Locomotion in VR is hard to be implemented correctly due to the fact that a wrong implementation could cause motion sickness. Most locomotion is implemented by having physical movement from the player or limited movement from the player. I feel that a good way to do this might be allowing the player to lie on a bed and he can move the in-game character by using motion tracking devices with his hand. Hence when the in-game character is moving in VR, the player would not feel too sick as he is resting his head on the bed and can be more relaxed as compared to standing upright to play the game. This might help in reducing motion sickness as the player senses are more relaxed and the locomotion in VR would not be too drastic for the player who is lying on the bed. Furthermore, the player can only move a little while lying on the bed and this might help the player to not overthink the complicated movement introduced by the VR game, allowing the player to feel secure and less likely to feel motion sickness.
One of the big problems with motion sickness in VR comes from the player’s movement being different from what the brain expects. There was this multi-directional treadmill device I saw a few years back that moved the user in the opposite direction of where they walked in the XY axis. If I recall correctly it did not allow for vertical movement as the harness is attached to a fixed point around the waist.
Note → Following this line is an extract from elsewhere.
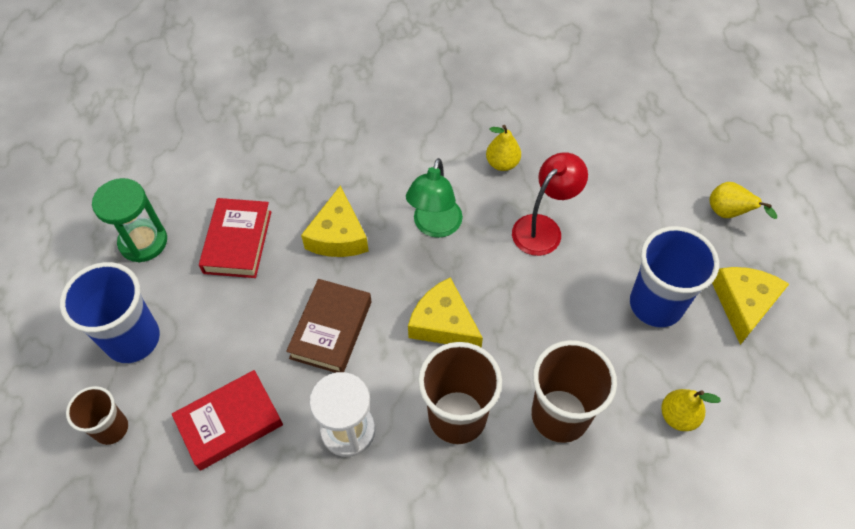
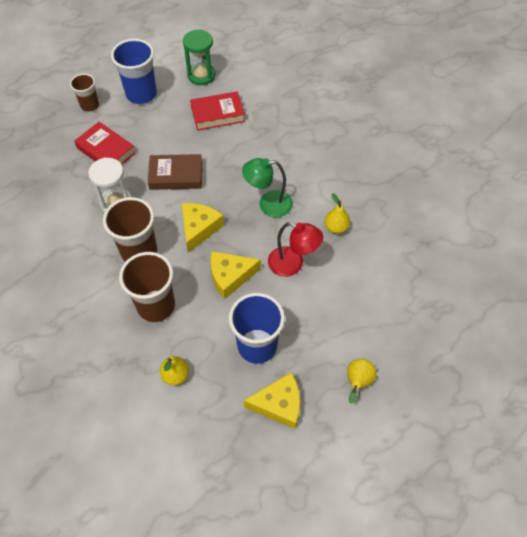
camera: 70 degrees right, 0 degrees up
(338, 235) = (241, 158): yellow cheese -> yellow cheese (230, 276)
I think an improvement would be to have the harness attached to the ceiling by 3 or 4 ropes. Then the tension of these ropes can be used to determine the player’s movement in all 3 dimensions (if the player crouches then the ropes will be pulled downwards, etc). All other parts of the setup would remain the same including the treadmill. With this setup the player can probably jump and crouch similar to in real life.
When considering the implementation of VR locomotion, there are two main obstacles to overcome: tracking movement and constraint of physical space.
To properly track movement, I feel that a system using cameras and predictive movements can be employed. We’ve had the Kinect and Wii for decades now, and detection of a player’s movements without the excessive use of wearables should be more than possible with today’s technology. Multiple cameras can be set up across a room to detect a player’s movements within a three-dimensional space. However, there still may be issues with over-detection or a disconnect between the player’s physical movements and that of the avatar. Sometimes a player may just be adjusting themselves slightly, but their movement may prompt the avatar to move forward as well. To reduce such issues, or to prevent ‘unnatural’ feeling movements, predictive analytics can be adapted to predict the player’s movements.
A larger issue with seamless VR locomotion would be the constraint of physical space. While the virtual environment can be as large as the developer wants, the player will be constrained by the size of the physical space they are in. I feel that VR treadmills are a good way to overcome this limitation. Though they may get in the way of how ‘realistic’ movement feels, keeping the player physically in the same spot may be the only way to overcome physical space constraints.
That being said, these are very niche and expensive ways of employing VR locomotion and it may need years of research and development before it can be accessible to the everyday consumer.